The circuit court made these findings with respect to this 1959 hearing:
"15. That prior to and on March 20, 1959, the trial court failed to comply with the requirements of Sec. 959.15 (14) (a) with respect to notifying the Petitioner of the hearing for review of the Department's order for continued control; with respect to affording him the opportunity to appear in court with counsel; with respect to advising him of his right to have process to compel the attendance of witnesses and production of evidence; and with respect to his right to be examined by a doctor or psychiatrist of his choice, or of his right to have counsel appointed for him on his inability to retain one.
". . .
"17. The routine advice of Mr. Matt Coogan, Administrator of Probation and Corrections, to the Petitioner with respect to his rights to be represented by counsel at his or State expense, twenty minutes before the hearing, if given, was wholly untimely and insufficient to meet the requirements of Sec. 959.15 (14) (a) of the statutes.
"18. The State failed to meet its burden of proof to satisfy this court that the Petitioner sufficiently understood his rights in connection with the hearing and intelligently waived his rights to counsel, medical testimony, and process for calling witnesses.
"19. The Petitioner did not intelligently understand or know his rights with respect to the hearing. He was not timely or sufficiently advised or notified with respect to his rights so as to afford him the timely opportunity to avail himself of them. The hearing on March 20, 1959, was a unilateral proceeding, not participated in by Petitioner because of his failure to appreciate its purpose or nature or significance, and wholly violative of his statutory and Constitutional rights of representation and participation." (Emphasis supplied.)

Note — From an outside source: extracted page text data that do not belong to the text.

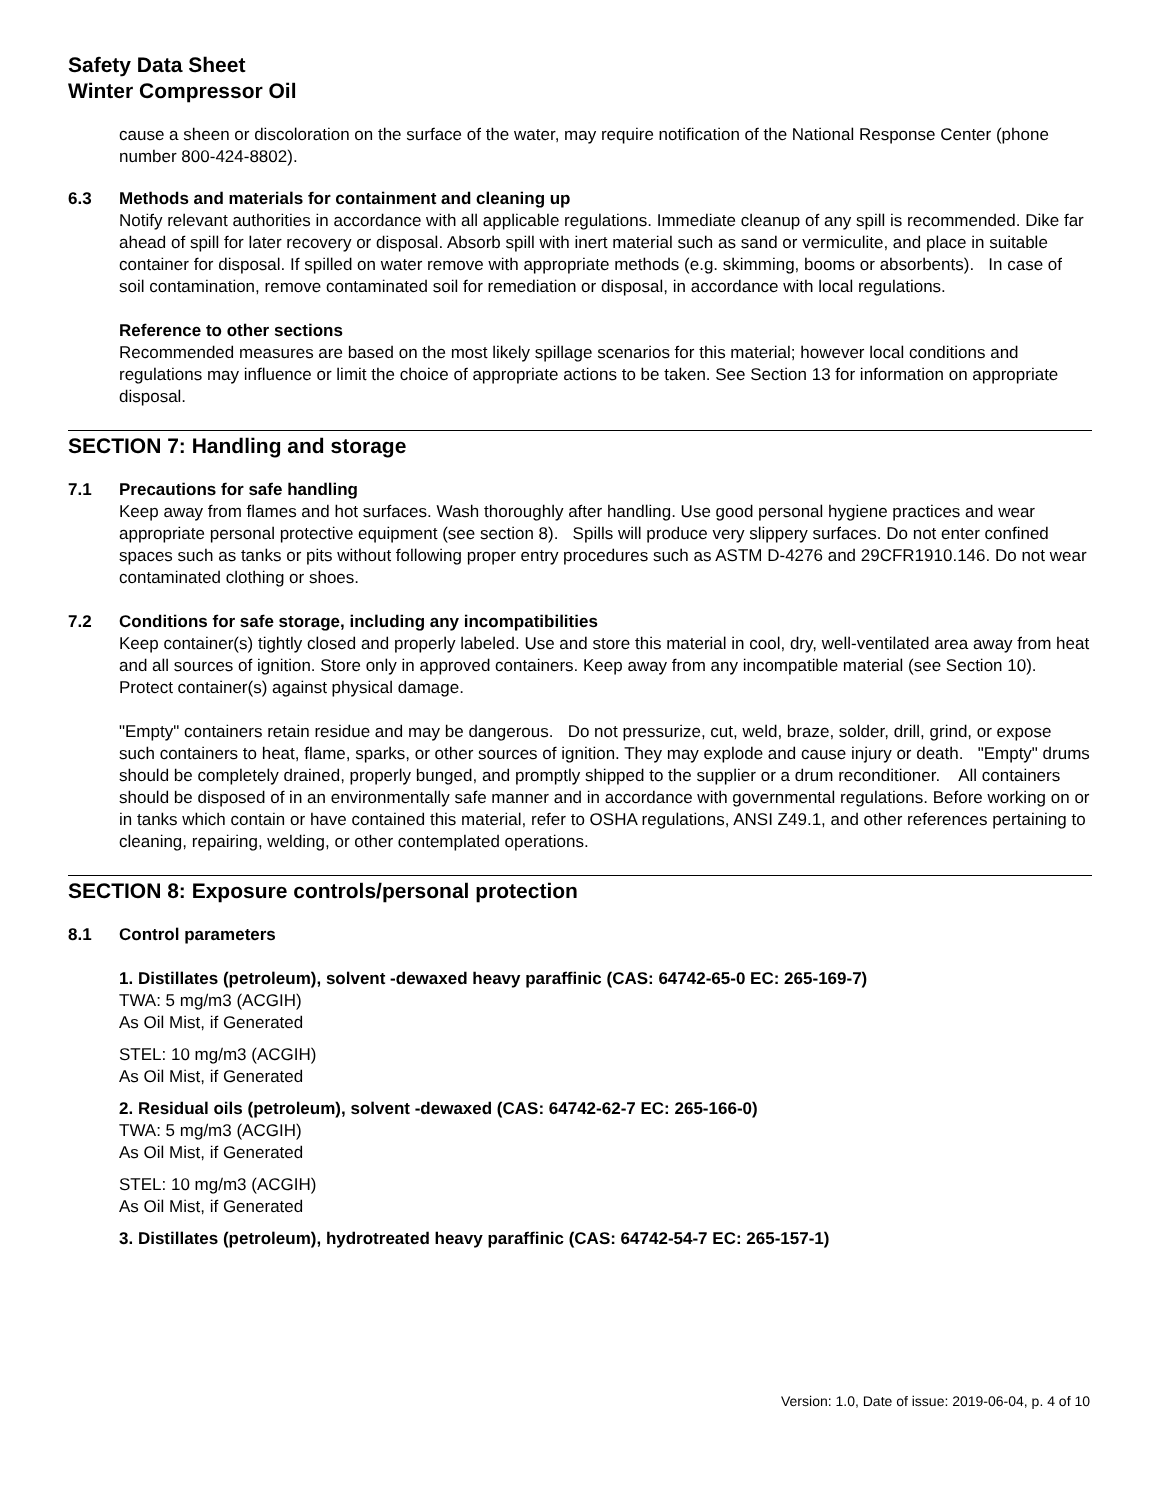Safety Data Sheet
Winter Compressor Oil
cause a sheen or discoloration on the surface of the water, may require notification of the National Response Center (phone number 800-424-8802).
6.3 Methods and materials for containment and cleaning up
Notify relevant authorities in accordance with all applicable regulations. Immediate cleanup of any spill is recommended. Dike far ahead of spill for later recovery or disposal. Absorb spill with inert material such as sand or vermiculite, and place in suitable container for disposal. If spilled on water remove with appropriate methods (e.g. skimming, booms or absorbents). In case of soil contamination, remove contaminated soil for remediation or disposal, in accordance with local regulations.
Reference to other sections
Recommended measures are based on the most likely spillage scenarios for this material; however local conditions and regulations may influence or limit the choice of appropriate actions to be taken. See Section 13 for information on appropriate disposal.
SECTION 7: Handling and storage
7.1 Precautions for safe handling
Keep away from flames and hot surfaces. Wash thoroughly after handling. Use good personal hygiene practices and wear appropriate personal protective equipment (see section 8). Spills will produce very slippery surfaces. Do not enter confined spaces such as tanks or pits without following proper entry procedures such as ASTM D-4276 and 29CFR1910.146. Do not wear contaminated clothing or shoes.
7.2 Conditions for safe storage, including any incompatibilities
Keep container(s) tightly closed and properly labeled. Use and store this material in cool, dry, well-ventilated area away from heat and all sources of ignition. Store only in approved containers. Keep away from any incompatible material (see Section 10). Protect container(s) against physical damage.
"Empty" containers retain residue and may be dangerous. Do not pressurize, cut, weld, braze, solder, drill, grind, or expose such containers to heat, flame, sparks, or other sources of ignition. They may explode and cause injury or death. "Empty" drums should be completely drained, properly bunged, and promptly shipped to the supplier or a drum reconditioner. All containers should be disposed of in an environmentally safe manner and in accordance with governmental regulations. Before working on or in tanks which contain or have contained this material, refer to OSHA regulations, ANSI Z49.1, and other references pertaining to cleaning, repairing, welding, or other contemplated operations.
SECTION 8: Exposure controls/personal protection
8.1 Control parameters
1. Distillates (petroleum), solvent -dewaxed heavy paraffinic (CAS: 64742-65-0 EC: 265-169-7)
TWA: 5 mg/m3 (ACGIH)
As Oil Mist, if Generated
STEL: 10 mg/m3 (ACGIH)
As Oil Mist, if Generated
2. Residual oils (petroleum), solvent -dewaxed (CAS: 64742-62-7 EC: 265-166-0)
TWA: 5 mg/m3 (ACGIH)
As Oil Mist, if Generated
STEL: 10 mg/m3 (ACGIH)
As Oil Mist, if Generated
3. Distillates (petroleum), hydrotreated heavy paraffinic (CAS: 64742-54-7 EC: 265-157-1)
Version: 1.0, Date of issue: 2019-06-04, p. 4 of 10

We confirm these quoted findings which are fully supported by the great weight and clear preponderance of the evidence. We further determine that petitioner was denied his statutory and constitutional rights to be represented by counsel at this 1959 hearing. This brings us to the crucial issue of whether this denial is jurisdictional so as to render completely void the order of March 20, 1959, or whether it is a non jurisdictional error which can be cured by a new court hearing on the original or further departmental order continuing control at which petitioner is adequately represented by counsel. If the March 20, 1959, order were to be held absolutely void then petitioner would be entitled to his immediate release from control.
A majority of the court conclude that the error is nonjurisdictional. Being nonjurisdictional, if petitioner any time prior to the 1964 hearing had filed a petition for habeas corpus, the remedy which would have been accorded him would have been to order a new court hearing at which he would have been provided with counsel, if indigent, and accorded the other rights provided in sub. (14) of sec. 959.15, Stats. However, the 1964 hearing upon the further order of the department did accord petitioner all these rights and renders the errors of the 1959 hearing nonprejudicial as of this time.
The court majority predicate their determination of nonjurisdictional error upon legislative intent. They cannot conceive that the legislature intended that one convicted of a sex crime whom both the department and the committing court after a hearing had determined to be potentially dangerous to the public should be absolutely released because of error in denying representation by counsel. Rather they are convinced that it would better accord with legislative intent to hold that the error was curable by a further court hearing conducted in accordance with statute.
The findings of the circuit court are confirmed and the petition for habeas corpus is denied.